Temple Police are still investigating the alleged assault of a Drexel University student that happened west of Main Campus around midnight on Saturday, March 12.
Gabrielle Richardson, a junior design and merchandising major at Drexel, said partygoers physically and verbally assaulted her at a backyard party on Bouvier Street near Oxford. A group of male students at a party in the yard next door began shouting at her through a hole in the fence separating the two properties.
“I asked them if one could bum me a cigarette and they said, ‘only if you suck our d–ks,’” Richardson said. Then, she said, one of the men threw his drink at her.
Richardson, who is African-American, said she confronted the men, who continued to yell racially charged insults at her, including calling her a “B—h-a– Harriet Tubman” and the N-word.
“We made contact with owners of both properties, either side because there were simultaneous parties going on,” said Temple Police Capt. Edward Woltemate in the Investigations Unit. “And at that point it seemed the individuals we spoke to had knowledge that an incident took place but I think a lot of them knew about it based on the social media post that they had read. We didn’t come across any eye-witnesses that heard or saw what occurred.”
After reporting the incident to Temple and Philadelphia police, Richardson said she went home and posted her story on Facebook.
Richardson said she posted the story online because she is an “activist by trade.”
“Who am I if I can’t stand up for myself?” she said. “I’m very for the protection and safety of women and people of color.”
The post has been shared 466 times as of Monday night, including on the Temple University Class of 2017 page.
Gabrielle Vinogradov, a junior journalism major, posted the story to the class of 2017 page, and said it was her “natural instinct.”
“When I saw she wrote that status, and because I’m big on feminism and wanted to spread awareness, it was my natural instinct to get her justice,” Vinogradov said. She added that she messaged Richardson and made sure the events had been reported to Temple Police.
“My initial thought was, ‘S–t, that could have been me,” Vinogradov said. “This isn’t rare. It happens all the time.”
Richardson’s Facebook post did not include the details of what was said to her, but she included the address of the party the men were attending.
“[Posting the address] made it more real,” Richardson said. “I didn’t think anything of it. It was creating an environment where they felt okay calling me a b—h-a– Harriet Tubman. That’s a dangerous thought process, and I want people to be warned.”
A Temple student who lives at the address that was hosting the party said the assault was not from his housemates. He declined to give his name or other identifying information.
“This person put my address on blast,” he said. “Now people have a preconception of the house and the people who live here. I wasn’t even at the party, and [my housemates], they’re decent people.”
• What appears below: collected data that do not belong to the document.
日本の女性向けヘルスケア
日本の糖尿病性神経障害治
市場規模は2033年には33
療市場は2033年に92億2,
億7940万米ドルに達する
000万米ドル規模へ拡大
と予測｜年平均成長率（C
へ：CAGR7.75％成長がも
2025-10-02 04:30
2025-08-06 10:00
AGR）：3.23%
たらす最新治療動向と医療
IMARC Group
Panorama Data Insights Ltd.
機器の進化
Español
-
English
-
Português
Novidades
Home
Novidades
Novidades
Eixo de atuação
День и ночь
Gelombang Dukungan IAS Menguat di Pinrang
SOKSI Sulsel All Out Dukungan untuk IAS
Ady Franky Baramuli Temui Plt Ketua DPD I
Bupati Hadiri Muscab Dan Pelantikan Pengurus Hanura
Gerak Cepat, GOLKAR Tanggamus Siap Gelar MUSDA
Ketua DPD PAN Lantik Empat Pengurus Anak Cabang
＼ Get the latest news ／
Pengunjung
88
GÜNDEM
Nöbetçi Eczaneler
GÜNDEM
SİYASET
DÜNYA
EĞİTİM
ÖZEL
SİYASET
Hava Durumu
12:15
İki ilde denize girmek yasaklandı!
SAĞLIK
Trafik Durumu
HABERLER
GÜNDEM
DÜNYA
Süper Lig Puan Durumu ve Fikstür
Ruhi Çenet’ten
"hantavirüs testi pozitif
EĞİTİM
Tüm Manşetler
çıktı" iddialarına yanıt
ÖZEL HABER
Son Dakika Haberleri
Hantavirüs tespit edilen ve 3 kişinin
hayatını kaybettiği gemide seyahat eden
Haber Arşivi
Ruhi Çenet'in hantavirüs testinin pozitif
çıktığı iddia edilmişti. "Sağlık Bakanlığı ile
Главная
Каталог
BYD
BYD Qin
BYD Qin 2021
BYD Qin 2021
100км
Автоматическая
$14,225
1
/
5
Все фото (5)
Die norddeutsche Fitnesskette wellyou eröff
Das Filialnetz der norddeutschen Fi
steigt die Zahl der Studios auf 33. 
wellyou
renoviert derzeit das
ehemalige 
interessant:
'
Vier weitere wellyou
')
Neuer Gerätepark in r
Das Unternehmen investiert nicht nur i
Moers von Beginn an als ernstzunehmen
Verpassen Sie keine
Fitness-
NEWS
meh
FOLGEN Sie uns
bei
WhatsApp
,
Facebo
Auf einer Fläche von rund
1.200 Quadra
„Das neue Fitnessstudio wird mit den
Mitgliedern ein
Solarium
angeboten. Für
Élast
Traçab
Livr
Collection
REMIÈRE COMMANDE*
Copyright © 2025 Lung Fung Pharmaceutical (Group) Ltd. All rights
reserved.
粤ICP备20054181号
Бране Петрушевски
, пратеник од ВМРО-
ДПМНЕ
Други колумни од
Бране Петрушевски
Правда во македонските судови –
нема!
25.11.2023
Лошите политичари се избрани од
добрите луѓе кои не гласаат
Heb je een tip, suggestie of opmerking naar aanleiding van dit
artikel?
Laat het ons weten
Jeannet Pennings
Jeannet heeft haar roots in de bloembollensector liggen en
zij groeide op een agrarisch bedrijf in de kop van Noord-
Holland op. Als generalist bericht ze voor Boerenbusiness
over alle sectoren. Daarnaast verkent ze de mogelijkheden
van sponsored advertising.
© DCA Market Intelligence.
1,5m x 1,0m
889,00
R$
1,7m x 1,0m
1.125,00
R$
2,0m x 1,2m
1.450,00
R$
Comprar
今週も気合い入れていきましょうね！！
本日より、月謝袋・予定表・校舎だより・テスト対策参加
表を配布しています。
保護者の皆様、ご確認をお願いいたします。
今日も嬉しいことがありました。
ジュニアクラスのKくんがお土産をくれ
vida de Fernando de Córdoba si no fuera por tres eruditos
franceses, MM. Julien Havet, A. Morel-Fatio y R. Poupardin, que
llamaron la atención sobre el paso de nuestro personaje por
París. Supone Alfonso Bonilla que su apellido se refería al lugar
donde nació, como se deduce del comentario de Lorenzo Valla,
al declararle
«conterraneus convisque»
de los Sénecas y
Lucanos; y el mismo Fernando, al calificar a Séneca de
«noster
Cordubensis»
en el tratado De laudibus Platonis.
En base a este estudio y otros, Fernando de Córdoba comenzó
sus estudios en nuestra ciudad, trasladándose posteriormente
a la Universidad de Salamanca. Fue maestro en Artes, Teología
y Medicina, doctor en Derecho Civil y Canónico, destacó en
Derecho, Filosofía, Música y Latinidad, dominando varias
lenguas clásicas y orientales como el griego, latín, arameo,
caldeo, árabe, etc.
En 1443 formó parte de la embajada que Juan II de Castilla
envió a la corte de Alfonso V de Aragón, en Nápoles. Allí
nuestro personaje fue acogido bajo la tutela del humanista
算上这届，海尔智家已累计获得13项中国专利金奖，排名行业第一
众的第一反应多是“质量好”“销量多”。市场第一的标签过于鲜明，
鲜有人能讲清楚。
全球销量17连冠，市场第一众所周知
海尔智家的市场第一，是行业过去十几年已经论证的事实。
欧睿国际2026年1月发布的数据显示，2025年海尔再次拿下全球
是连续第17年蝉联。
Richardson said the men who yelled at her told her they were from La Salle University, University of Pennsylvania and Widener University. The one who threw his drink at Richardson was a Temple student, she said.
“The challenge mainly was trying to identify who actually did what,” Woltemate said. “The victim even said that at this point it would be tough for her to identify anyone. So, we were trying to get the identification of these individuals from other people at the party and we haven’t been too successful yet with that, trying to find who said these remarks, who threw the alcohol.”
Richardson said about a dozen Temple students have since reached out to her saying they have had similar experiences.
“These are areas where it’s zero-tolerance, there’s no latitude here,” said Charlie Leone, executive director of Campus Safety Services. “This shouldn’t happen. There’s no reason for someone to go to a party, enjoy themselves and have to deal with this.”